In the 1950s industrial engineers at Toyota began innovating around supply chain management whereby component parts were manufactured and delivered precisely when they were needed. This innovative approach, called kanban, ensured costly resources were not wasted on building, shipping, or storing unnecessary inventory. Through this, just-in-time manufacturing evolved and is now standard production practice across various industries, from manufacturing to oil refinement.
The key enabling factors here are the ability to 1) detect when additional inventory components are required (the signal), 2) communicate, in real time, demand to upstream suppliers, and 3) predict future demand to optimize resource allocation. Collectively, these three factors transformed manufacturing and they now have the potential to transform healthcare delivery.
Historically, the concepts of detection, communication, and prediction were nearly impossible in outpatient healthcare. Human physiology, behaviors, and disease trajectories were simply too unpredictable to leverage any just-in-time management strategies. As a result, the traditional approach to patient management comes either in the form of after-the-fact, responsive treatment (ie. ED visit) or planned visits, based on arbitrary time intervals depending on the conditions managed (eg. every X months for diabetes, every Y months for cardiovascular disease). Thus, the best we could do is treat people after something bad has happened or bring everyone in at the same intervals, irrespective of how well or poorly their condition is controlled. In either case, this is a suboptimal approach to resource allocation.

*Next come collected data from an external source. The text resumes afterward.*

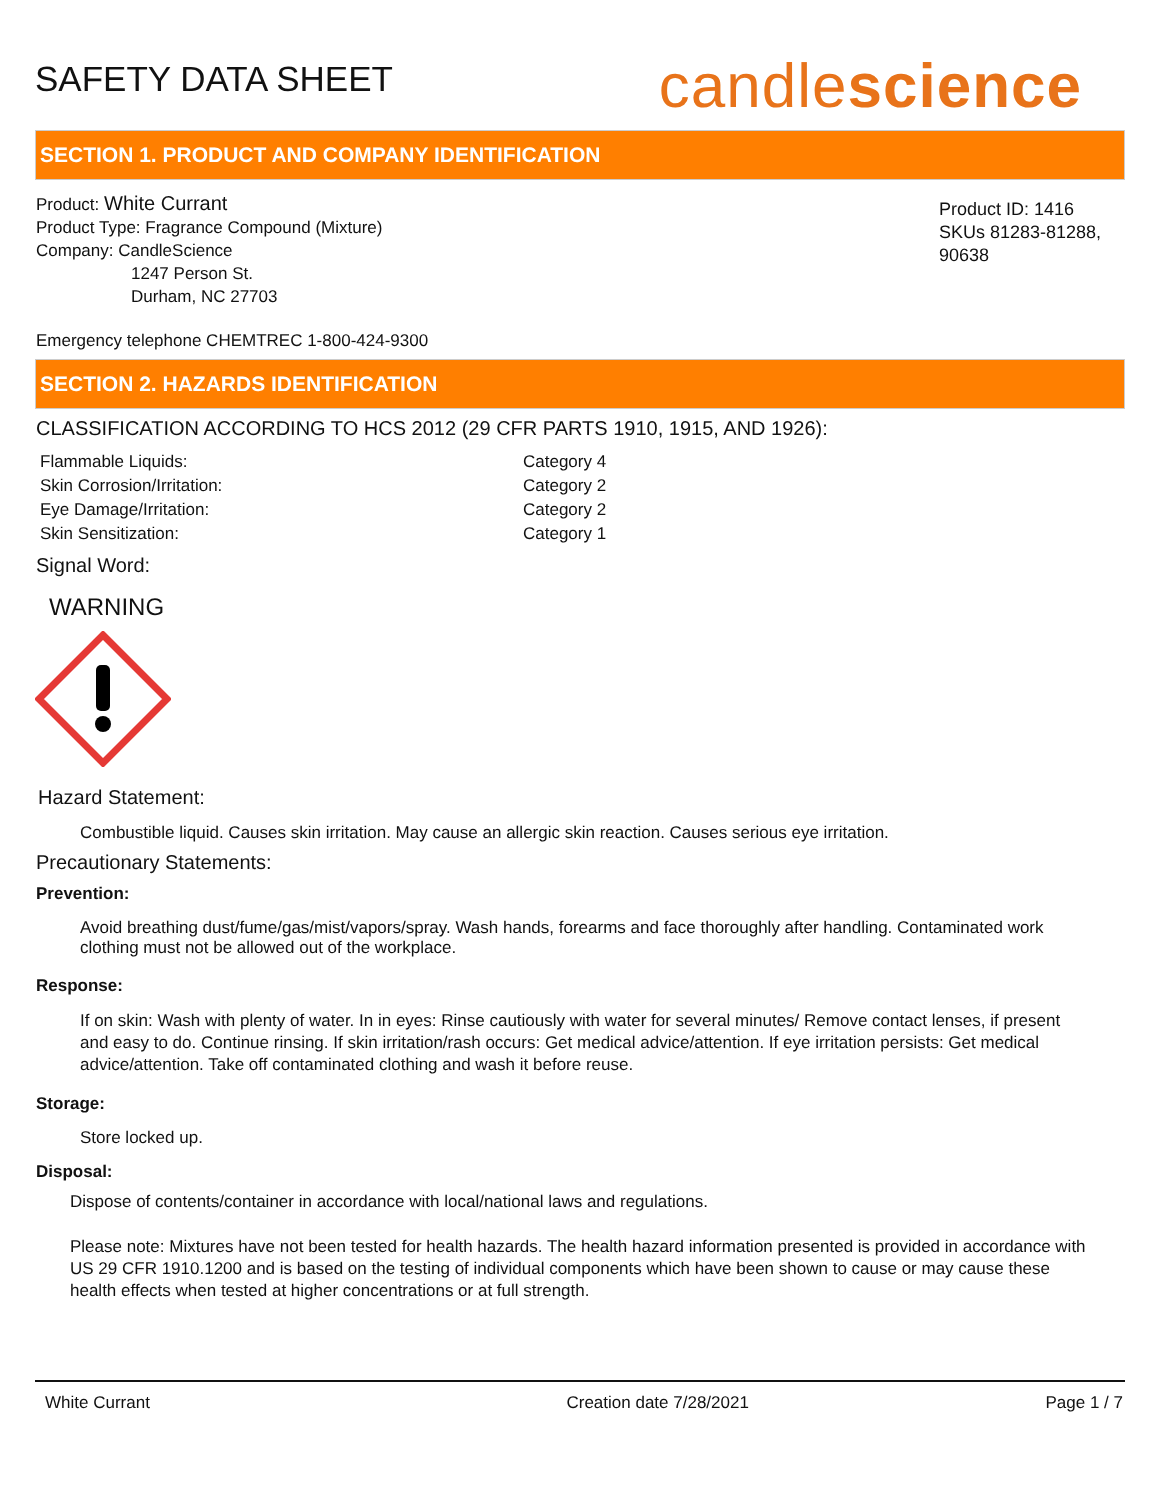SAFETY DATA SHEET
candlescience
SECTION 1. PRODUCT AND COMPANY IDENTIFICATION
Product: White Currant
Product Type: Fragrance Compound (Mixture)
Company: CandleScience
1247 Person St.
Durham, NC 27703
Product ID: 1416
SKUs 81283-81288, 90638
Emergency telephone CHEMTREC 1-800-424-9300
SECTION 2. HAZARDS IDENTIFICATION
CLASSIFICATION ACCORDING TO HCS 2012 (29 CFR PARTS 1910, 1915, AND 1926):
| Flammable Liquids: | Category 4 |
| Skin Corrosion/Irritation: | Category 2 |
| Eye Damage/Irritation: | Category 2 |
| Skin Sensitization: | Category 1 |
Signal Word:
WARNING
Hazard Statement:
Combustible liquid. Causes skin irritation. May cause an allergic skin reaction. Causes serious eye irritation.
Precautionary Statements:
Prevention:
Avoid breathing dust/fume/gas/mist/vapors/spray. Wash hands, forearms and face thoroughly after handling. Contaminated work clothing must not be allowed out of the workplace.
Response:
If on skin: Wash with plenty of water. In in eyes: Rinse cautiously with water for several minutes/ Remove contact lenses, if present and easy to do. Continue rinsing. If skin irritation/rash occurs: Get medical advice/attention. If eye irritation persists: Get medical advice/attention. Take off contaminated clothing and wash it before reuse.
Storage:
Store locked up.
Disposal:
Dispose of contents/container in accordance with local/national laws and regulations.
Please note: Mixtures have not been tested for health hazards. The health hazard information presented is provided in accordance with US 29 CFR 1910.1200 and is based on the testing of individual components which have been shown to cause or may cause these health effects when tested at higher concentrations or at full strength.
White Currant Creation date 7/28/2021 Page 1 / 7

Technology is enabling a just-in-time approach to healthcare delivery
By virtue of continuous bio-sensing and personalized analytics, clinicians now have physiological visibility into their ambulatory populations in near-real time. These novel solutions bring the ability to understand how at-risk patients are faring and determine if they should be engaged for clinical intervention. That is, we now have clinical solutions that offer the potential for detection, communication, and prediction of worsening health such that clinicians can intervene with the right patient at the right time to improve clinical outcomes while lowering costs.
For the acute patient, such as with CHF and COPD, the opportunity is to leverage wearable or implantable biosensors and personalized analytics to identify WHEN a patient may be sliding towards exacerbation, such that outpatient intervention can be delivered to avoid the ED visit or hospitalization.
For the chronic patient with, for example, diabetes or hypertension, the opportunity is to know WHEN patients are struggling with their ambulatory self-management, such that resources are allocated to those who need it and not wasted on those who are well controlled and doing fine.
The opportunity, therefore, is to implement a system whereby providers engaged in value-based care models have a tool that can help them detect changes in a patient that may be a precursor to an acute-care event, proactively intervene using lower-acuity/loser-cost resources and, hopefully, avoid the high-cost ED visit or hospitalization.
It’s interesting to note that kanban, translated from Japanese, means “signboard”. Imagine a digital signboard that identifies those within your at-risk population experiencing changes that potentially indicate risk of an acute care event in the next two weeks…how would that transform your ability to manage these folks?
Just-in-time manufacturing, meet just-in-time outpatient care.